- ACTIVITY -
In your copy, each record should read exactly as it does below, and no pictures should be present.

Records from a data collection:
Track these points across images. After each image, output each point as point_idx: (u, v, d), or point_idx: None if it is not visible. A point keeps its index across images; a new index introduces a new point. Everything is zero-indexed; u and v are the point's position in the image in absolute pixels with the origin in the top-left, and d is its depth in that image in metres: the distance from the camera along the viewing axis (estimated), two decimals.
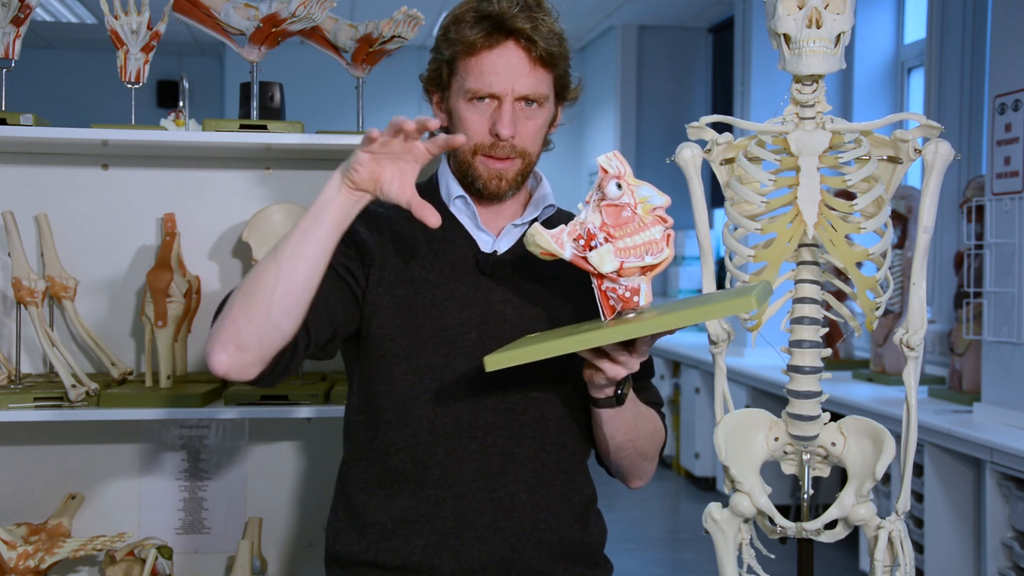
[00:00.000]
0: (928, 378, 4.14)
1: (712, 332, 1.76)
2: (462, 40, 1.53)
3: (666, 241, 1.33)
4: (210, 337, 1.43)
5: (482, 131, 1.54)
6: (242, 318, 1.40)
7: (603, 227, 1.33)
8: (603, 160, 1.35)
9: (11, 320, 2.22)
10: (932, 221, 1.63)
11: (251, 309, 1.39)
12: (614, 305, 1.35)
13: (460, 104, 1.55)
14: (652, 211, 1.34)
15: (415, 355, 1.54)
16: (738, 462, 1.70)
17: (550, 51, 1.54)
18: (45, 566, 2.03)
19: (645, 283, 1.34)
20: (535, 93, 1.54)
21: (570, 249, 1.34)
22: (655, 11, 7.45)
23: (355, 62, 2.20)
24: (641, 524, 5.34)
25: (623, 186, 1.33)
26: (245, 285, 1.42)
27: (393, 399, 1.55)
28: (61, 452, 2.28)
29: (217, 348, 1.41)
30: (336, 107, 6.22)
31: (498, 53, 1.52)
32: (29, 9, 2.09)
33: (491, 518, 1.54)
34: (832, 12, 1.60)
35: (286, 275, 1.39)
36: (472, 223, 1.61)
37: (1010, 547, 3.12)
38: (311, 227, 1.40)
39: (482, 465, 1.54)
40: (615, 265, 1.32)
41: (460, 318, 1.55)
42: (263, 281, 1.39)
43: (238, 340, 1.40)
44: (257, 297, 1.39)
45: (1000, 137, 3.37)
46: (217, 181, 2.30)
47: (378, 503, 1.56)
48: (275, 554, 2.34)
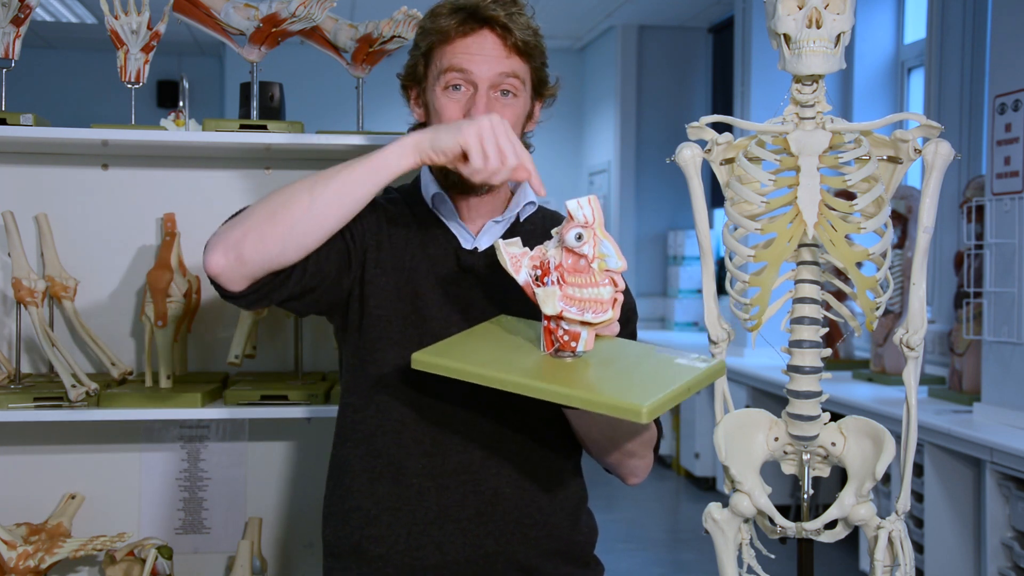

- REPLY TO THE TASK -
Track these points across images. After each image, output each point as point_idx: (u, v, d), or point_idx: None if it is not visible. A point keeps its index across images; a new index introduces a new point. Everything is zero-indexed; u and v are the point's position in the image in absolute pixels with the origin in the top-left, and d is its depth in that image in metres: the distance from the camera along the viewing axis (estimated), two decimals.
[00:00.000]
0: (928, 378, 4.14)
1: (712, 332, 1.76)
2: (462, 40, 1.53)
3: (666, 241, 1.33)
4: (210, 337, 1.43)
5: (482, 131, 1.54)
6: (242, 318, 1.40)
7: (603, 227, 1.33)
8: (603, 160, 1.35)
9: (11, 320, 2.22)
10: (932, 221, 1.63)
11: (251, 309, 1.39)
12: (614, 305, 1.35)
13: (460, 104, 1.55)
14: (652, 211, 1.34)
15: (415, 355, 1.54)
16: (738, 462, 1.70)
17: (550, 51, 1.54)
18: (45, 566, 2.03)
19: (645, 283, 1.34)
20: (535, 93, 1.54)
21: (570, 249, 1.34)
22: (655, 11, 7.45)
23: (355, 62, 2.20)
24: (641, 524, 5.34)
25: (623, 186, 1.33)
26: (245, 285, 1.42)
27: (393, 399, 1.55)
28: (61, 452, 2.28)
29: (217, 348, 1.41)
30: (336, 107, 6.22)
31: (498, 53, 1.52)
32: (29, 9, 2.09)
33: (491, 518, 1.54)
34: (832, 12, 1.60)
35: (286, 275, 1.39)
36: (472, 223, 1.61)
37: (1010, 547, 3.12)
38: (311, 227, 1.40)
39: (482, 465, 1.54)
40: (615, 265, 1.32)
41: (460, 318, 1.55)
42: (263, 281, 1.39)
43: (238, 340, 1.40)
44: (257, 297, 1.39)
45: (1000, 137, 3.37)
46: (217, 181, 2.30)
47: (378, 503, 1.56)
48: (275, 554, 2.34)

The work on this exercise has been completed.